AGID and ELLINGTON, JJ., concur.

NOTES

[1] Although two of Millante's prior convictions were for second degree burglary, which is considered a crime of dishonesty for purposes of ER 609(a)(2) when the underlying crime is theft, State v. Schroeder, 67 Wash.App. 110, 114-16, 834 P.2d 105 (1992), the State did not present any evidence of the nature of Millante's burglary convictions and instead argued for admission under the rule's balancing test.

[2] State v. Alexis, 95 Wash.2d 15, 19, 621 P.2d 1269 (1980).
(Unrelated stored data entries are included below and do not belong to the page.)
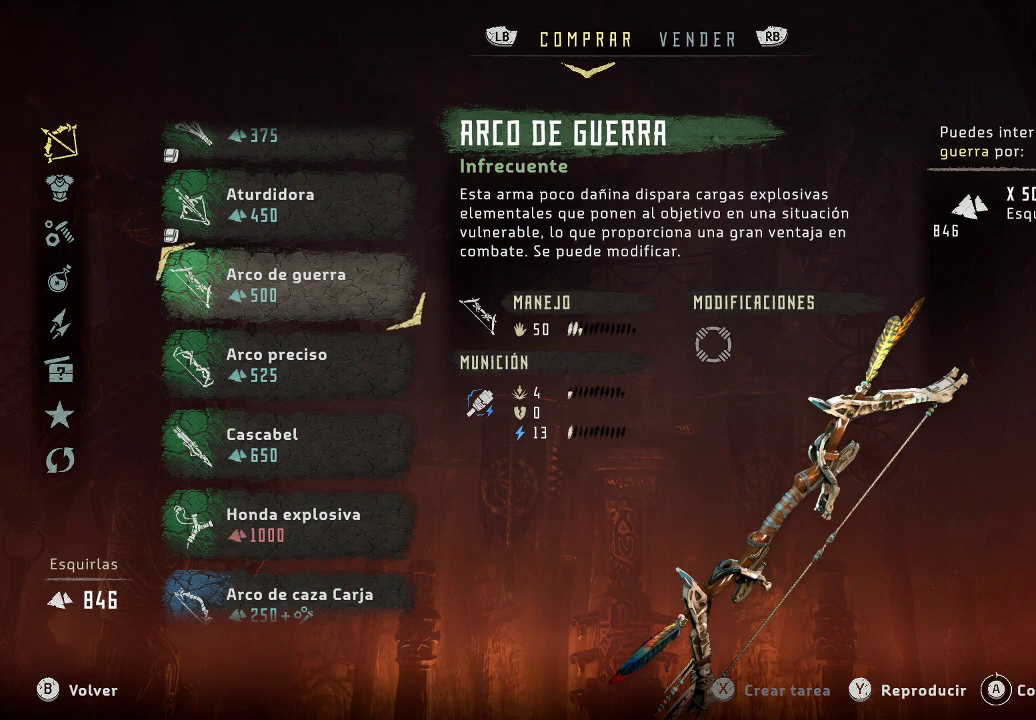
{"buttons": [], "left_stick": "center", "right_stick": "center", "events": []}
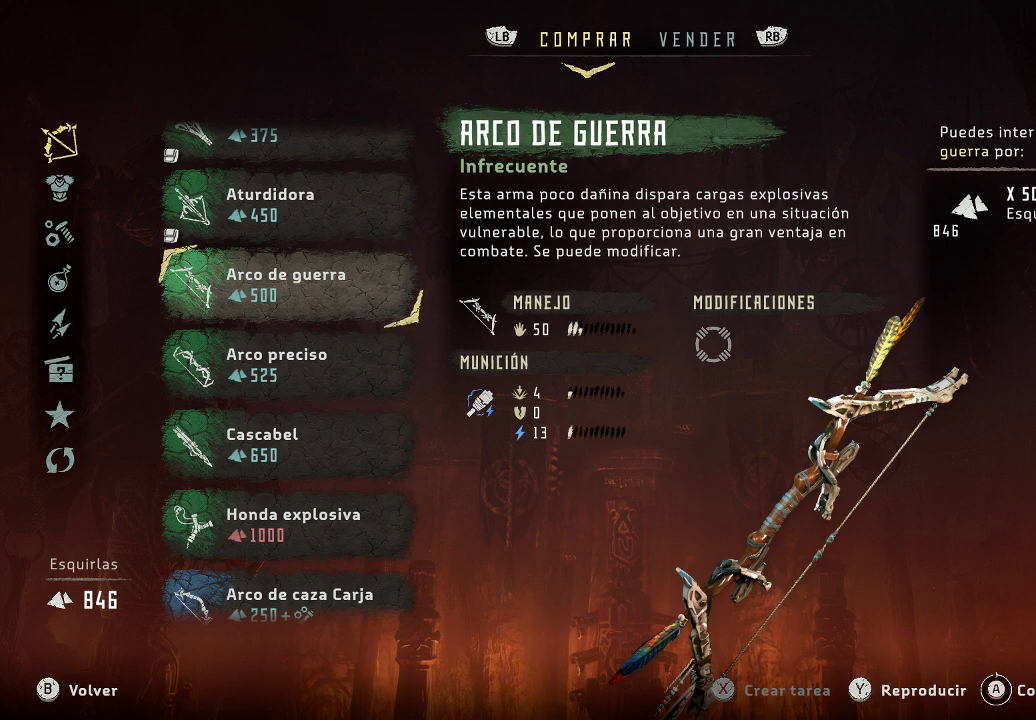
{"buttons": [], "left_stick": "center", "right_stick": "center", "events": []}
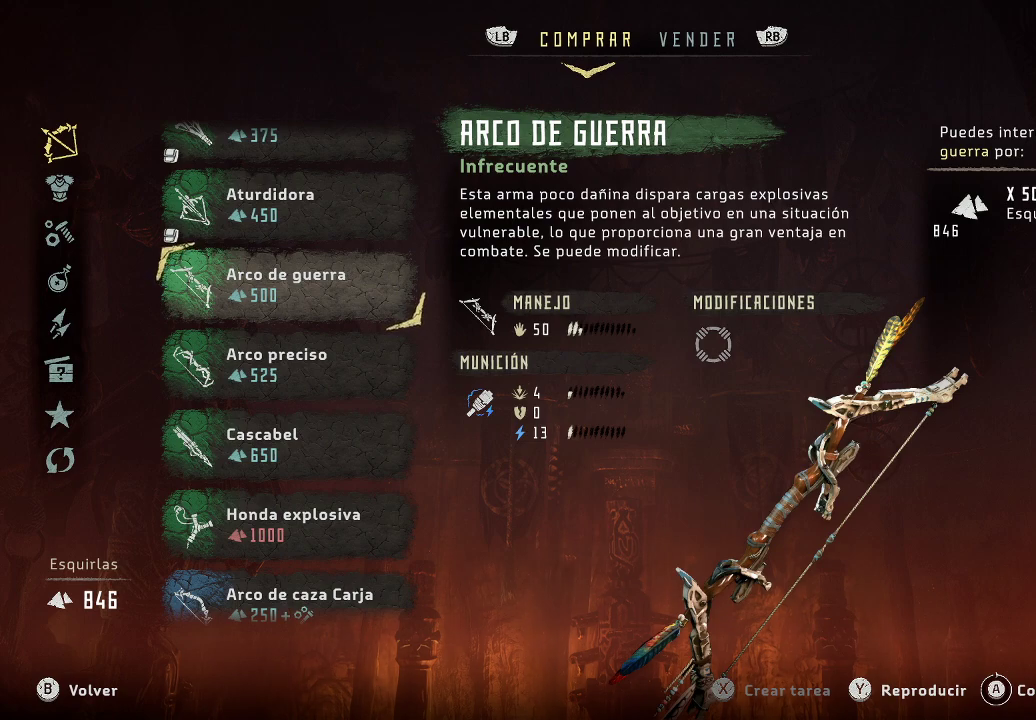
{"buttons": [], "left_stick": "center", "right_stick": "up", "events": [[450, "right_stick", "up"]]}
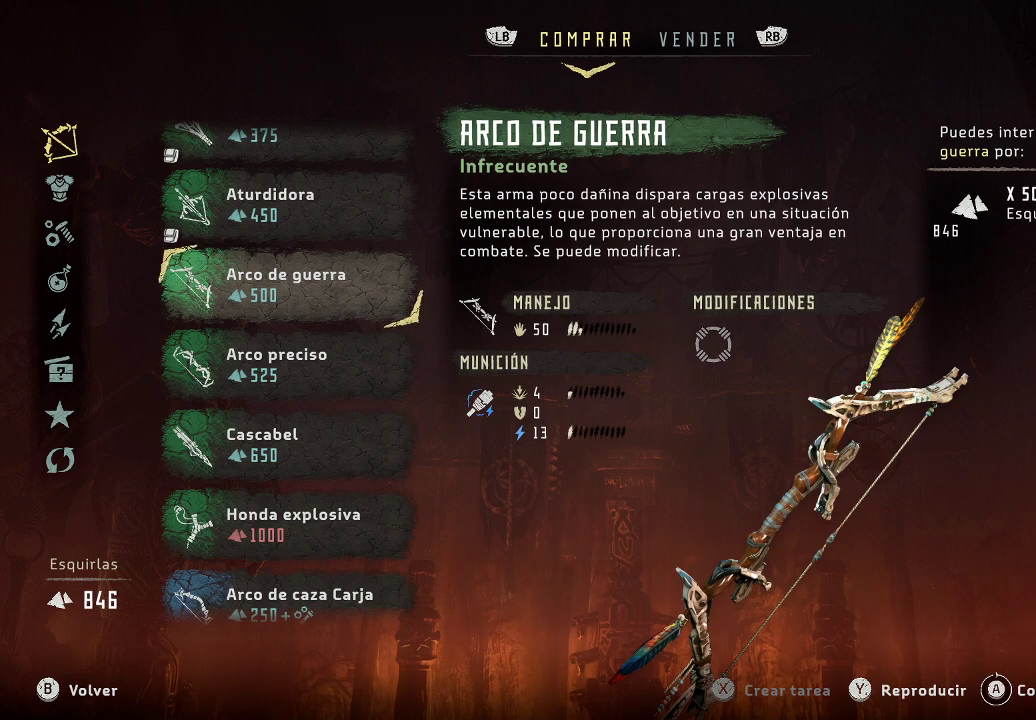
{"buttons": [], "left_stick": "center", "right_stick": "center", "events": [[400, "right_stick", "center"]]}
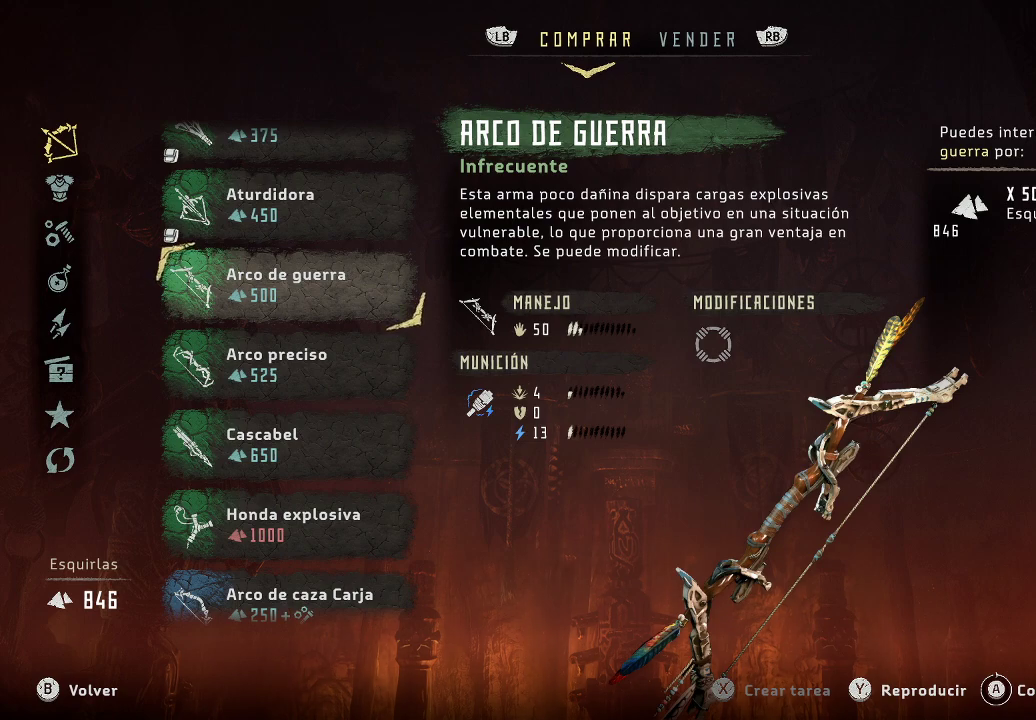
{"buttons": [], "left_stick": "center", "right_stick": "center", "events": []}
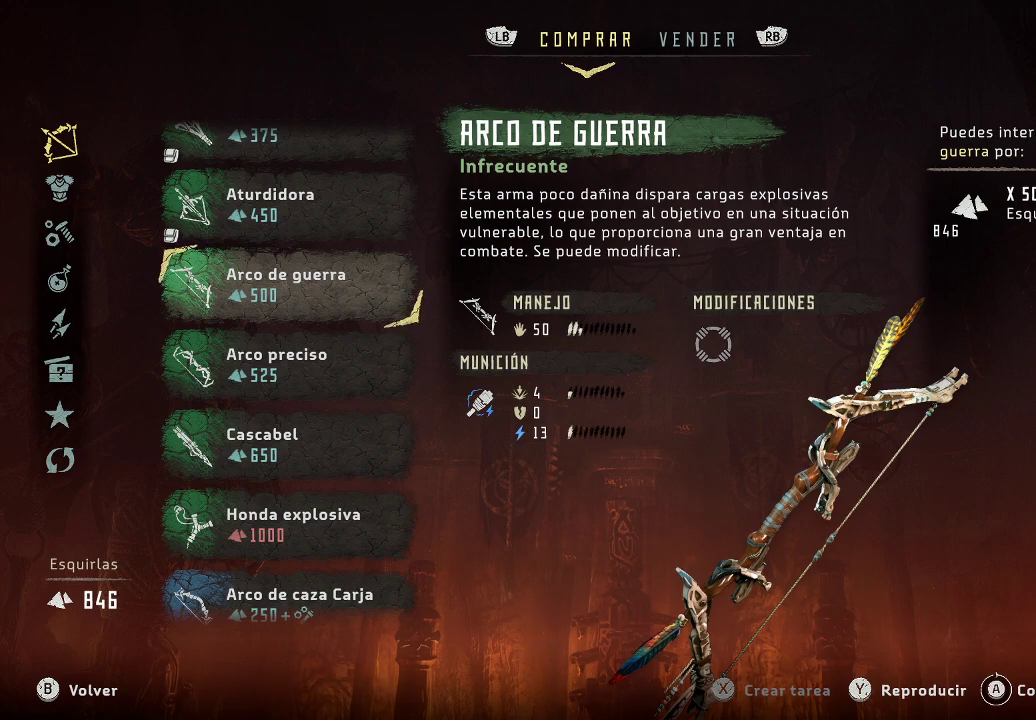
{"buttons": ["DPAD_DOWN"], "left_stick": "center", "right_stick": "center", "events": [[217, "DPAD_DOWN", "down"], [350, "DPAD_DOWN", "up"], [433, "DPAD_DOWN", "down"]]}
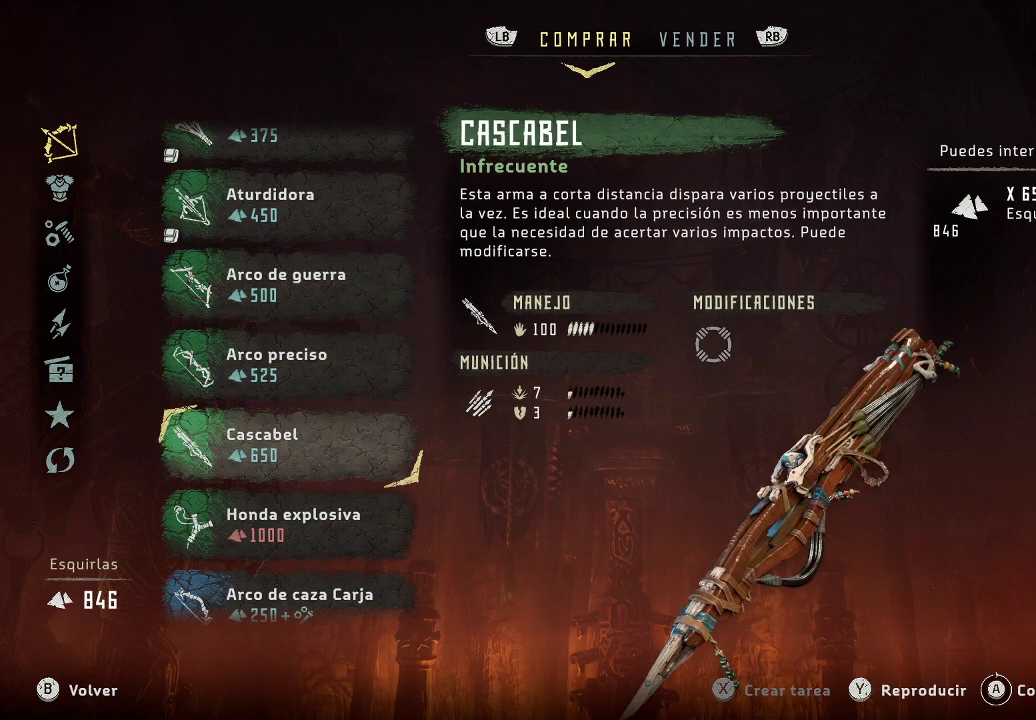
{"buttons": [], "left_stick": "center", "right_stick": "center", "events": [[50, "DPAD_DOWN", "up"], [150, "DPAD_DOWN", "down"], [250, "DPAD_DOWN", "up"], [350, "DPAD_DOWN", "down"], [433, "DPAD_DOWN", "up"]]}
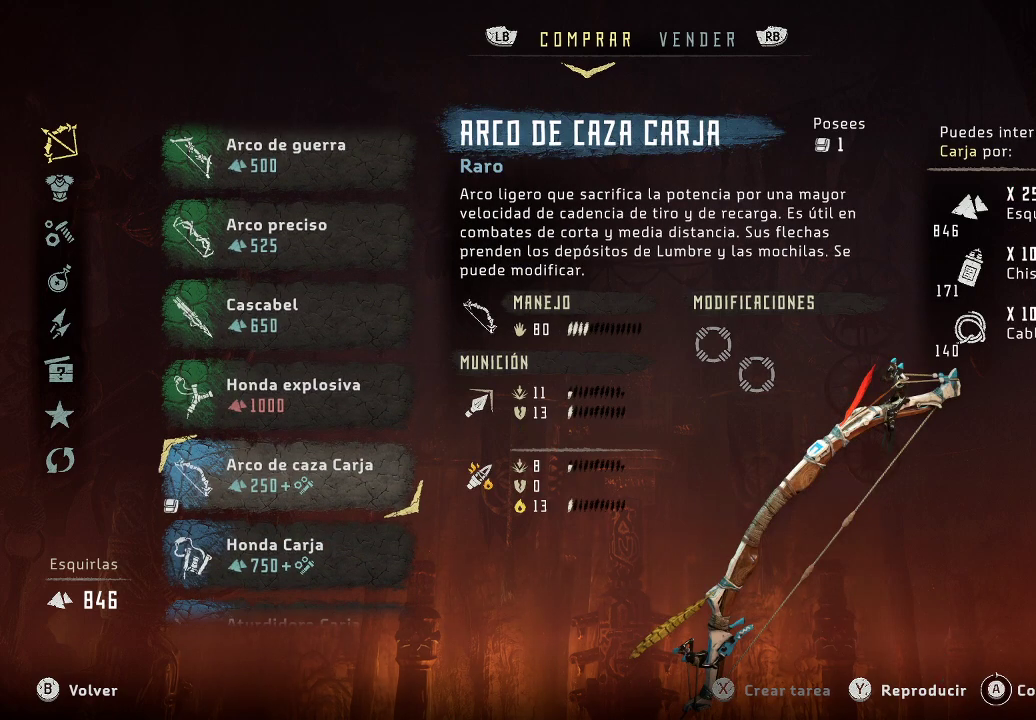
{"buttons": [], "left_stick": "center", "right_stick": "center", "events": []}
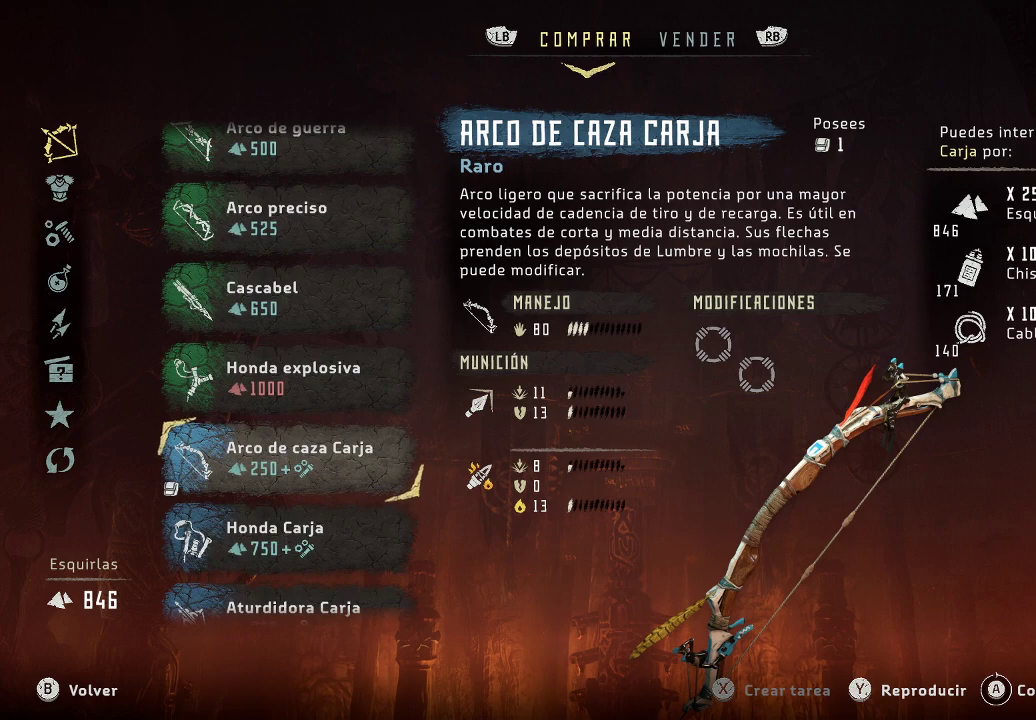
{"buttons": [], "left_stick": "center", "right_stick": "center", "events": []}
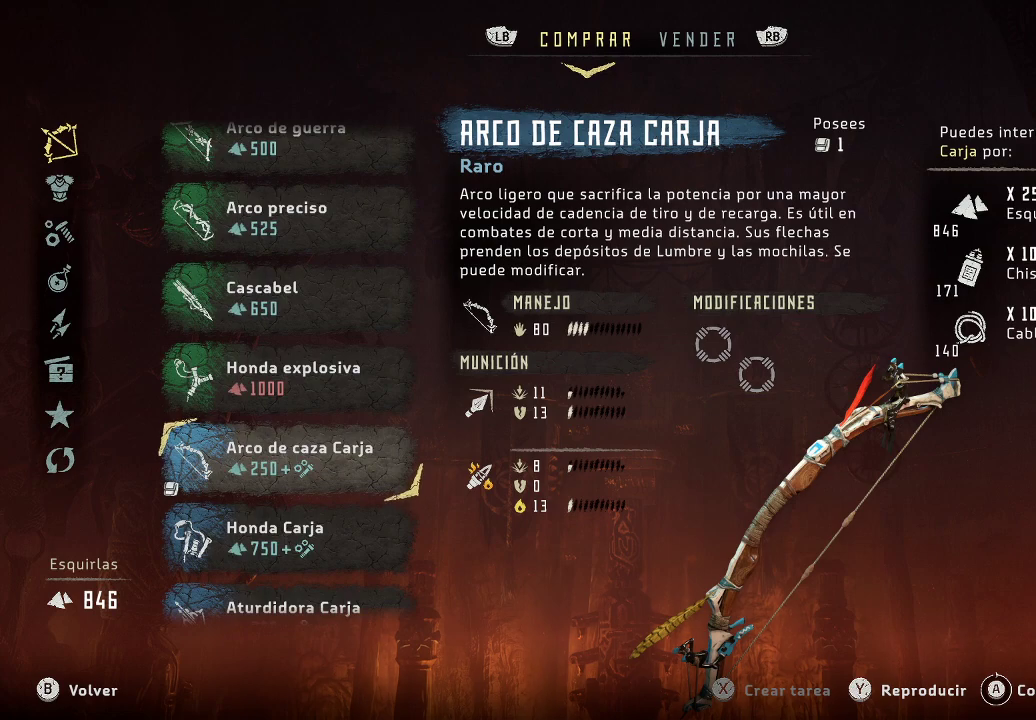
{"buttons": [], "left_stick": "center", "right_stick": "center", "events": []}
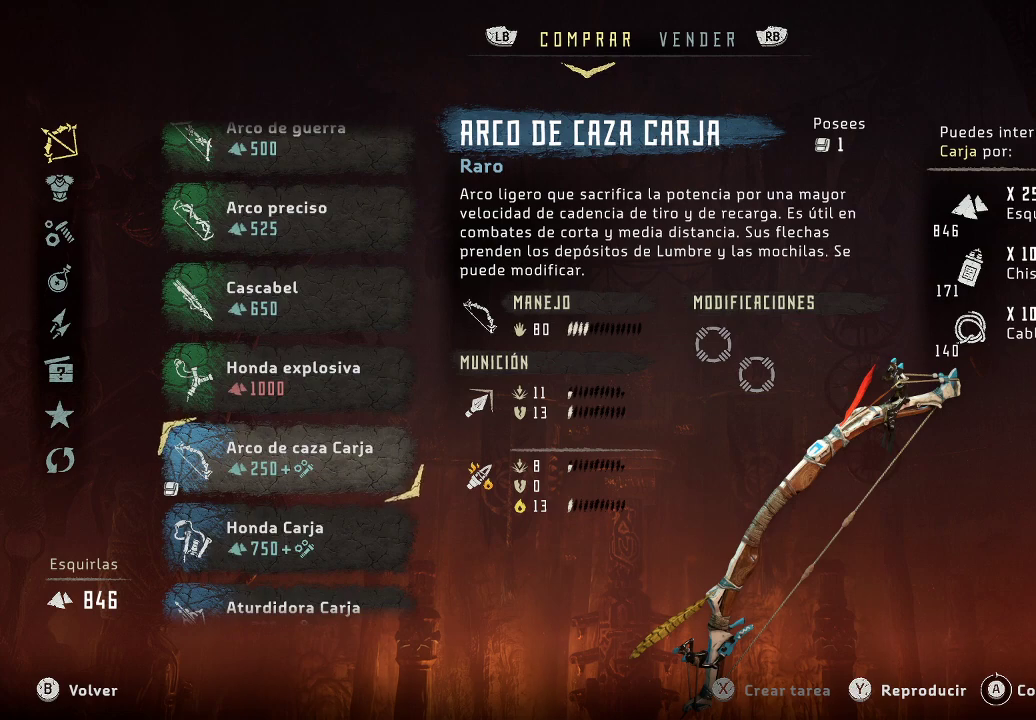
{"buttons": [], "left_stick": "center", "right_stick": "center", "events": []}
[3] We make the following observations to assist trial judges in determining whether to admit impeachment evidence under ER 609(a)(1). Because of the high risk of prejudice inherent in prior conviction evidence, the trial court should initially focus on whether an alternative basis for impeachment exists, such as eye witness testimony, physical evidence, or automatically admissible prior convictions. When such evidence is available, the need for ER 609(a)(1) evidence to determine credibility is less compelling. See Alexis, at 20, 621 P.2d 1269. Trial courts should also consider the mens rea of the crime being offered. For example, crimes involving intent or knowledge provide more information regarding a defendant's respect for the obligation to speak the truth than do crimes provoked by emotion or for which the mental state is recklessness or negligence.

[4] Millante's pro se argument that he was "forced to guess which degree of Robbery" to defend against and was unaware of the elements of the underlying robbery charge is without merit. An amended information, filed seven months before his trial began, charged Millante with first degree murder committed "with premeditated intent" and in connection with "the crime of Robbery in the Second Degree". An information need not include the elements of the underlying felony. State v. Hartz, 65 Wash.App. 351, 354, 828 P.2d 618 (1992).